A CPG distributor in Europe used ML to analyze historical promotion performance data to generate a model to improve promotion planning and predicting short-term changes to forecast. For future promotions, this model was used to generate a more accurate promotion plan by analyzing various inputs, such as promotion price, pricing dynamics, marketing campaign/medium, competitor activity, and demographics/geography/stores. However, with demand sensing, the distributor was also able to predict changes in factors impacting the model as promotions were started to further enhance forecast accuracy, minimize lost sales, and improve promotion performance.
Consumer behavior is another area that can provide valuable demand signals. Online companies with ecommerce channels can track customer journeys and product searches on their websites. If a particular product reaches a certain threshold in terms of numbers of searches or new clicks on the product page—even if the customer isn’t always converting the search to a purchase—a new order could be triggered without waiting for the normal ordering cycle. This allows companies to predict demand accurately and minimize lost sales without creating significant inventory risk.
Since spring 2019, online channels have contributed to nearly 70% of overall CPG growth. As online channels for CPG companies grow, this will become an even more important element for CPG companies in responding to demand.
Weather is another example of a short-term variable that impacts demand for many CPG businesses and can be included in demand sensing to mine valuable insights. For example, a CPG company that sells ice cream products may already know that demand for their products rises with summer heatwaves. However, using demand sensing, one such company identified that if winter temperatures warm by two degrees Celsius, people buy 30% more ice cream than they did the day before—a new insight that would affect forecasts and supply.
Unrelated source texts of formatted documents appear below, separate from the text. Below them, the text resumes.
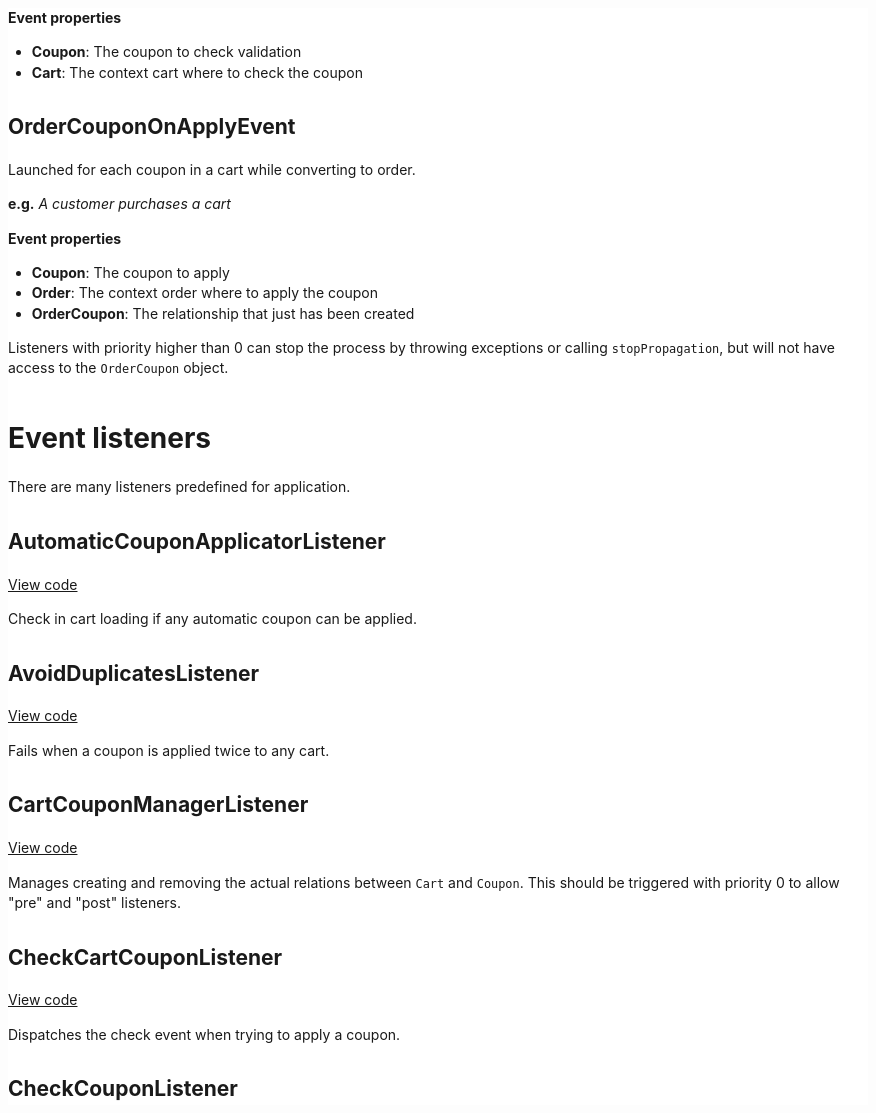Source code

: **Event properties**
- **Coupon**: The coupon to check validation
- **Cart**: The context cart where to check the coupon

## OrderCouponOnApplyEvent

Launched for each coupon in a cart while converting to order.

**e.g.** *A customer purchases a cart*

**Event properties**
- **Coupon**: The coupon to apply
- **Order**: The context order where to apply the coupon
- **OrderCoupon**: The relationship that just has been created

Listeners with priority higher than 0 can stop the process by throwing exceptions
or calling `stopPropagation`, but will not have access to the `OrderCoupon` object.

# Event listeners

There are many listeners predefined for application.

## AutomaticCouponApplicatorListener

[View code](https://github.com/elcodi/CartCoupon/blob/master/EventListener/AutomaticCouponApplicatorListener.php)

Check in cart loading if any automatic coupon can be applied.

## AvoidDuplicatesListener

[View code](https://github.com/elcodi/CartCoupon/blob/master/EventListener/AvoidDuplicatesListener.php)

Fails when a coupon is applied twice to any cart.

## CartCouponManagerListener

[View code](https://github.com/elcodi/CartCoupon/blob/master/EventListener/CartCouponManagerListener.php)

Manages creating and removing the actual relations between `Cart` and `Coupon`.
This should be triggered with priority 0 to allow "pre" and "post" listeners.

## CheckCartCouponListener

[View code](https://github.com/elcodi/CartCoupon/blob/master/EventListener/CheckCartCouponListener.php)

Dispatches the check event when trying to apply a coupon.

## CheckCouponListener
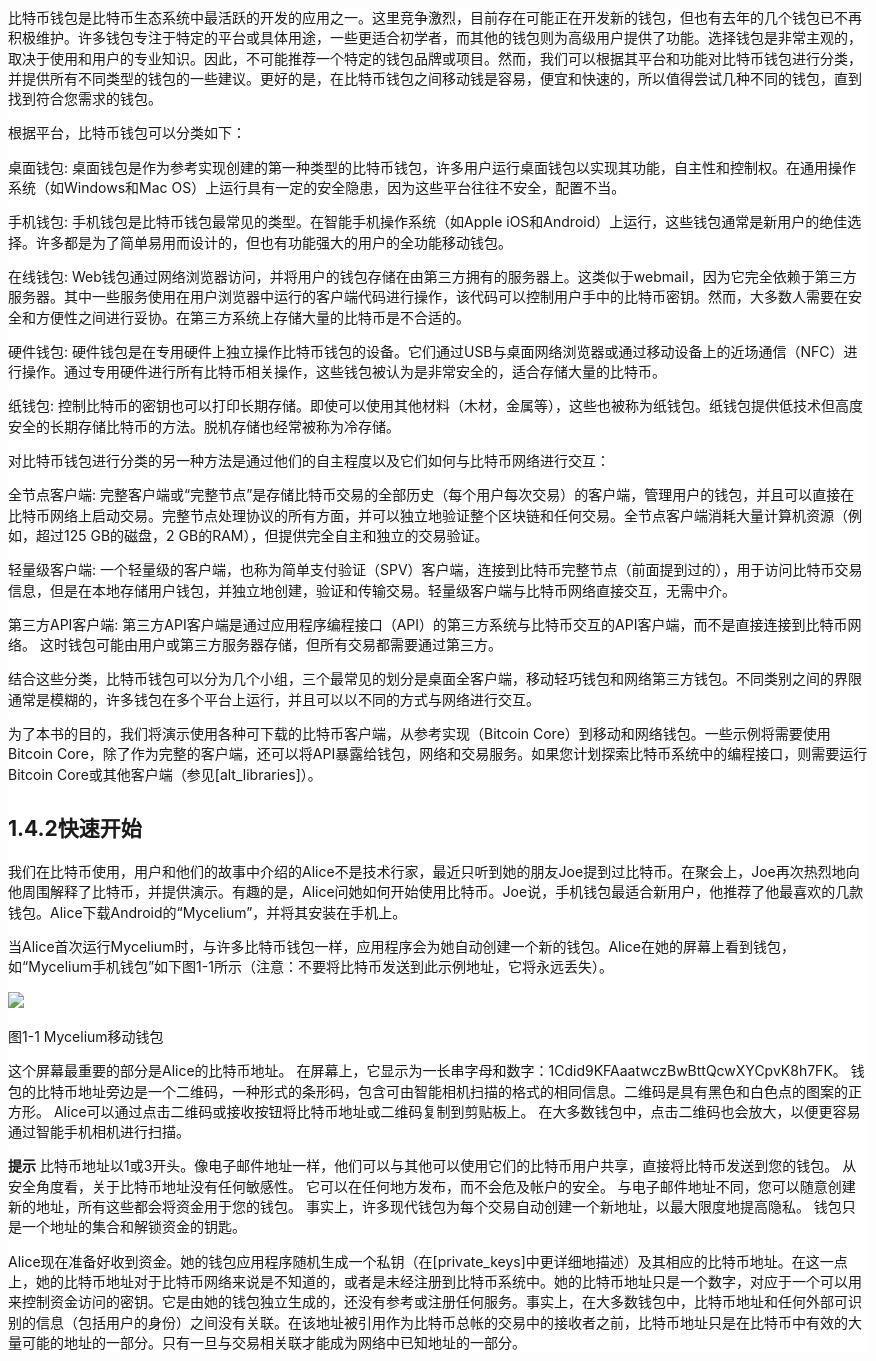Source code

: 比特币钱包是比特币生态系统中最活跃的开发的应用之一。这里竞争激烈，目前存在可能正在开发新的钱包，但也有去年的几个钱包已不再积极维护。许多钱包专注于特定的平台或具体用途，一些更适合初学者，而其他的钱包则为高级用户提供了功能。选择钱包是非常主观的，取决于使用和用户的专业知识。因此，不可能推荐一个特定的钱包品牌或项目。然而，我们可以根据其平台和功能对比特币钱包进行分类，并提供所有不同类型的钱包的一些建议。更好的是，在比特币钱包之间移动钱是容易，便宜和快速的，所以值得尝试几种不同的钱包，直到找到符合您需求的钱包。

根据平台，比特币钱包可以分类如下：

桌面钱包: 桌面钱包是作为参考实现创建的第一种类型的比特币钱包，许多用户运行桌面钱包以实现其功能，自主性和控制权。在通用操作系统（如Windows和Mac OS）上运行具有一定的安全隐患，因为这些平台往往不安全，配置不当。

手机钱包: 手机钱包是比特币钱包最常见的类型。在智能手机操作系统（如Apple iOS和Android）上运行，这些钱包通常是新用户的绝佳选择。许多都是为了简单易用而设计的，但也有功能强大的用户的全功能移动钱包。

在线钱包: Web钱包通过网络浏览器访问，并将用户的钱包存储在由第三方拥有的服务器上。这类似于webmail，因为它完全依赖于第三方服务器。其中一些服务使用在用户浏览器中运行的客户端代码进行操作，该代码可以控制用户手中的比特币密钥。然而，大多数人需要在安全和方便性之间进行妥协。在第三方系统上存储大量的比特币是不合适的。

硬件钱包: 硬件钱包是在专用硬件上独立操作比特币钱包的设备。它们通过USB与桌面网络浏览器或通过移动设备上的近场通信（NFC）进行操作。通过专用硬件进行所有比特币相关操作，这些钱包被认为是非常安全的，适合存储大量的比特币。

纸钱包: 控制比特币的密钥也可以打印长期存储。即使可以使用其他材料（木材，金属等），这些也被称为纸钱包。纸钱包提供低技术但高度安全的长期存储比特币的方法。脱机存储也经常被称为冷存储。

对比特币钱包进行分类的另一种方法是通过他们的自主程度以及它们如何与比特币网络进行交互：

全节点客户端: 完整客户端或“完整节点”是存储比特币交易的全部历史（每个用户每次交易）的客户端，管理用户的钱包，并且可以直接在比特币网络上启动交易。完整节点处理协议的所有方面，并可以独立地验证整个区块链和任何交易。全节点客户端消耗大量计算机资源（例如，超过125 GB的磁盘，2 GB的RAM），但提供完全自主和独立的交易验证。

轻量级客户端: 一个轻量级的客户端，也称为简单支付验证（SPV）客户端，连接到比特币完整节点（前面提到过的），用于访问比特币交易信息，但是在本地存储用户钱包，并独立地创建，验证和传输交易。轻量级客户端与比特币网络直接交互，无需中介。

第三方API客户端: 第三方API客户端是通过应用程序编程接口（API）的第三方系统与比特币交互的API客户端，而不是直接连接到比特币网络。 这时钱包可能由用户或第三方服务器存储，但所有交易都需要通过第三方。

结合这些分类，比特币钱包可以分为几个小组，三个最常见的划分是桌面全客户端，移动轻巧钱包和网络第三方钱包。不同类别之间的界限通常是模糊的，许多钱包在多个平台上运行，并且可以以不同的方式与网络进行交互。

为了本书的目的，我们将演示使用各种可下载的比特币客户端，从参考实现（Bitcoin Core）到移动和网络钱包。一些示例将需要使用Bitcoin Core，除了作为完整的客户端，还可以将API暴露给钱包，网络和交易服务。如果您计划探索比特币系统中的编程接口，则需要运行Bitcoin Core或其他客户端（参见\[alt\_libraries\]）。

## 1.4.2快速开始

我们在比特币使用，用户和他们的故事中介绍的Alice不是技术行家，最近只听到她的朋友Joe提到过比特币。在聚会上，Joe再次热烈地向他周围解释了比特币，并提供演示。有趣的是，Alice问她如何开始使用比特币。Joe说，手机钱包最适合新用户，他推荐了他最喜欢的几款钱包。Alice下载Android的“Mycelium”，并将其安装在手机上。

当Alice首次运行Mycelium时，与许多比特币钱包一样，应用程序会为她自动创建一个新的钱包。Alice在她的屏幕上看到钱包，如“Mycelium手机钱包”如下图1-1所示（注意：不要将比特币发送到此示例地址，它将永远丢失）。

![](http://upload-images.jianshu.io/upload_images/1785959-6ab2763645c4afa9.png?imageMogr2/auto-orient/strip|imageView2/2/w/1240)

图1-1 Mycelium移动钱包

这个屏幕最重要的部分是Alice的比特币地址。 在屏幕上，它显示为一长串字母和数字：1Cdid9KFAaatwczBwBttQcwXYCpvK8h7FK。 钱包的比特币地址旁边是一个二维码，一种形式的条形码，包含可由智能相机扫描的格式的相同信息。二维码是具有黑色和白色点的图案的正方形。 Alice可以通过点击二维码或接收按钮将比特币地址或二维码复制到剪贴板上。 在大多数钱包中，点击二维码也会放大，以便更容易通过智能手机相机进行扫描。

**提示** 比特币地址以1或3开头。像电子邮件地址一样，他们可以与其他可以使用它们的比特币用户共享，直接将比特币发送到您的钱包。 从安全角度看，关于比特币地址没有任何敏感性。 它可以在任何地方发布，而不会危及帐户的安全。 与电子邮件地址不同，您可以随意创建新的地址，所有这些都会将资金用于您的钱包。 事实上，许多现代钱包为每个交易自动创建一个新地址，以最大限度地提高隐私。 钱包只是一个地址的集合和解锁资金的钥匙。

Alice现在准备好收到资金。她的钱包应用程序随机生成一个私钥（在\[private\_keys\]中更详细地描述）及其相应的比特币地址。在这一点上，她的比特币地址对于比特币网络来说是不知道的，或者是未经注册到比特币系统中。她的比特币地址只是一个数字，对应于一个可以用来控制资金访问的密钥。它是由她的钱包独立生成的，还没有参考或注册任何服务。事实上，在大多数钱包中，比特币地址和任何外部可识别的信息（包括用户的身份）之间没有关联。在该地址被引用作为比特币总帐的交易中的接收者之前，比特币地址只是在比特币中有效的大量可能的地址的一部分。只有一旦与交易相关联才能成为网络中已知地址的一部分。
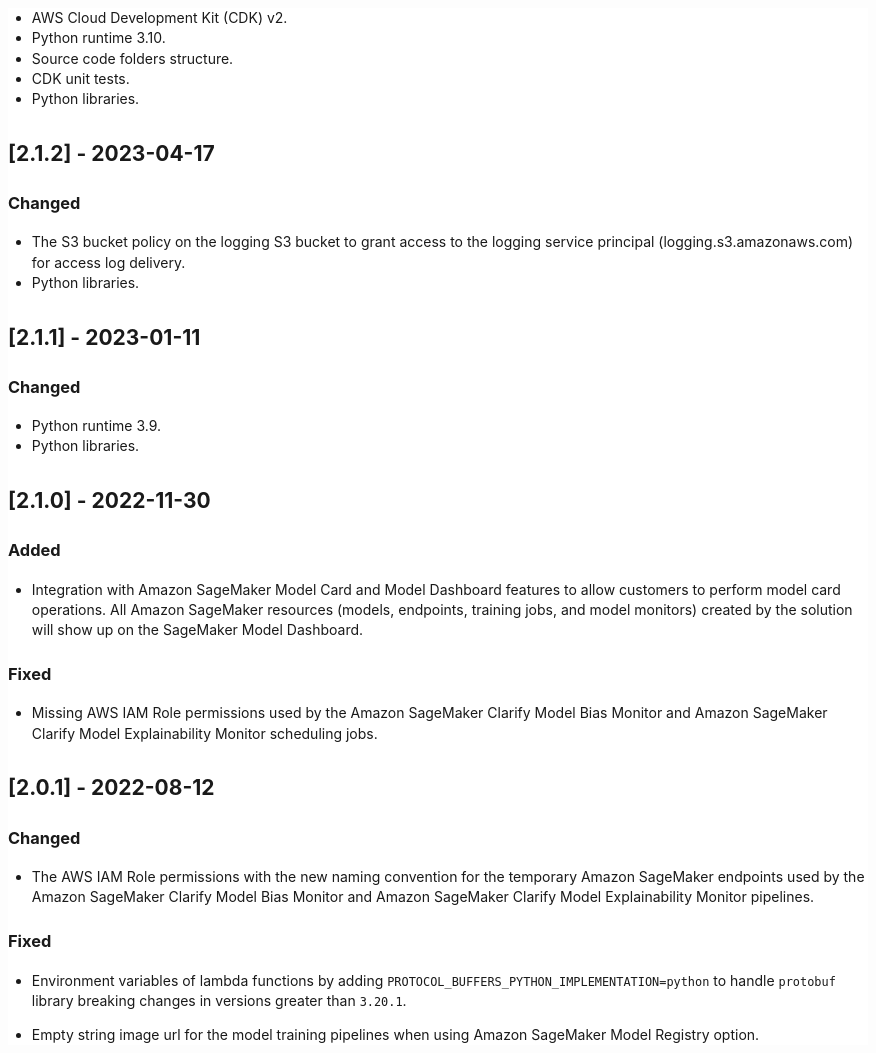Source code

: - AWS Cloud Development Kit (CDK) v2.
- Python runtime 3.10.
- Source code folders structure.  
- CDK unit tests.
- Python libraries. 


## [2.1.2] - 2023-04-17

### Changed

- The S3 bucket policy on the logging S3 bucket to grant access to the logging service principal (logging.s3.amazonaws.com) for access log delivery.
- Python libraries. 


## [2.1.1] - 2023-01-11

### Changed

- Python runtime 3.9.
- Python libraries. 

## [2.1.0] - 2022-11-30

### Added

- Integration with Amazon SageMaker Model Card and Model Dashboard features to allow customers to perform model card operations. All Amazon SageMaker resources (models, endpoints, training jobs, and model monitors) created by the solution will show up on the SageMaker Model Dashboard.

### Fixed

- Missing AWS IAM Role permissions used by the Amazon SageMaker Clarify Model Bias Monitor and Amazon SageMaker Clarify Model Explainability Monitor scheduling jobs.

## [2.0.1] - 2022-08-12

### Changed

- The AWS IAM Role permissions with the new naming convention for the temporary Amazon SageMaker endpoints used by the Amazon SageMaker Clarify Model Bias Monitor and Amazon SageMaker Clarify Model Explainability Monitor pipelines.

### Fixed

- Environment variables of lambda functions by adding `PROTOCOL_BUFFERS_PYTHON_IMPLEMENTATION=python` to handle `protobuf` library breaking changes in versions greater than `3.20.1`.

- Empty string image url for the model training pipelines when using Amazon SageMaker Model Registry option.

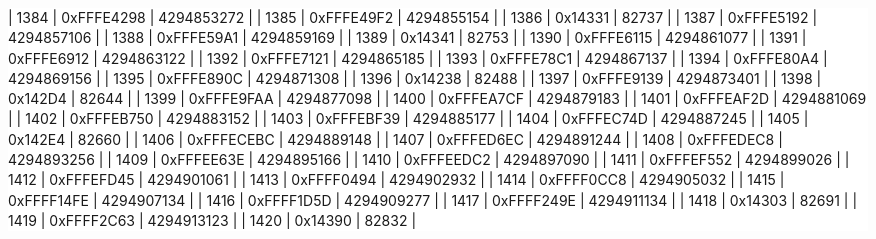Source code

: |    1384 | 0xFFFE4298  |  4294853272 |
|    1385 | 0xFFFE49F2  |  4294855154 |
|    1386 | 0x14331     |       82737 |
|    1387 | 0xFFFE5192  |  4294857106 |
|    1388 | 0xFFFE59A1  |  4294859169 |
|    1389 | 0x14341     |       82753 |
|    1390 | 0xFFFE6115  |  4294861077 |
|    1391 | 0xFFFE6912  |  4294863122 |
|    1392 | 0xFFFE7121  |  4294865185 |
|    1393 | 0xFFFE78C1  |  4294867137 |
|    1394 | 0xFFFE80A4  |  4294869156 |
|    1395 | 0xFFFE890C  |  4294871308 |
|    1396 | 0x14238     |       82488 |
|    1397 | 0xFFFE9139  |  4294873401 |
|    1398 | 0x142D4     |       82644 |
|    1399 | 0xFFFE9FAA  |  4294877098 |
|    1400 | 0xFFFEA7CF  |  4294879183 |
|    1401 | 0xFFFEAF2D  |  4294881069 |
|    1402 | 0xFFFEB750  |  4294883152 |
|    1403 | 0xFFFEBF39  |  4294885177 |
|    1404 | 0xFFFEC74D  |  4294887245 |
|    1405 | 0x142E4     |       82660 |
|    1406 | 0xFFFECEBC  |  4294889148 |
|    1407 | 0xFFFED6EC  |  4294891244 |
|    1408 | 0xFFFEDEC8  |  4294893256 |
|    1409 | 0xFFFEE63E  |  4294895166 |
|    1410 | 0xFFFEEDC2  |  4294897090 |
|    1411 | 0xFFFEF552  |  4294899026 |
|    1412 | 0xFFFEFD45  |  4294901061 |
|    1413 | 0xFFFF0494  |  4294902932 |
|    1414 | 0xFFFF0CC8  |  4294905032 |
|    1415 | 0xFFFF14FE  |  4294907134 |
|    1416 | 0xFFFF1D5D  |  4294909277 |
|    1417 | 0xFFFF249E  |  4294911134 |
|    1418 | 0x14303     |       82691 |
|    1419 | 0xFFFF2C63  |  4294913123 |
|    1420 | 0x14390     |       82832 |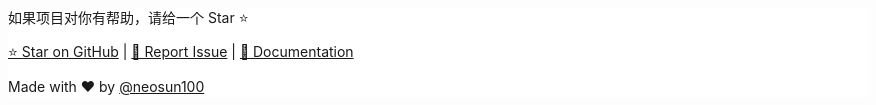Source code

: 如果项目对你有帮助，请给一个 Star ⭐

[⭐ Star on GitHub](https://github.com/neosun100/DeepSeek-OCR-WebUI) | 
[🐛 Report Issue](https://github.com/neosun100/DeepSeek-OCR-WebUI/issues) | 
[📖 Documentation](https://github.com/neosun100/DeepSeek-OCR-WebUI/wiki)

Made with ❤️ by [@neosun100](https://github.com/neosun100)

</div>
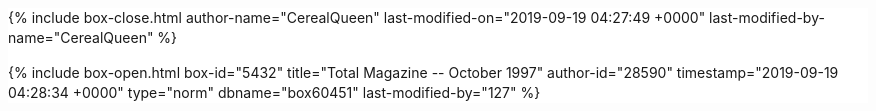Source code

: {% include box-close.html author-name="CerealQueen" last-modified-on="2019-09-19 04:27:49 +0000" last-modified-by-name="CerealQueen" %}

{% include box-open.html box-id="5432" title="Total Magazine -- October 1997" author-id="28590" timestamp="2019-09-19 04:28:34 +0000" type="norm" dbname="box60451" last-modified-by="127" %}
In another example, a CPG PPE company looking to get ahead of demand fluctuations may incorporate information on current and predicted pandemic outbreaks to make decisions on where products will be most needed.
Using demand sensing to pick up short-term demand signals doesn’t mean that companies need to change their usual planning cadence, but rather that the short-term data can be fed into the regular process for improved response through inventory, supply, and distribution planning.
Time for a Change
The events of the past year have caused major disruption in the CPG supply chain world. But this disruption also presents an opportunity to reinvent supply chain processes. Combining ML with demand sensing in the cloud is fundamentally transforming the forecasting landscape. CPG firms can cost-effectively forecast unique product groups using unique statistical models, resulting in a 5-10% improvement in forecast accuracy.
Using AI/ML to generate better forecasts and adding in demand sensing can help CPGs create a better planning system that is more efficient and accurate, allowing organizations to ride out this storm and those to come.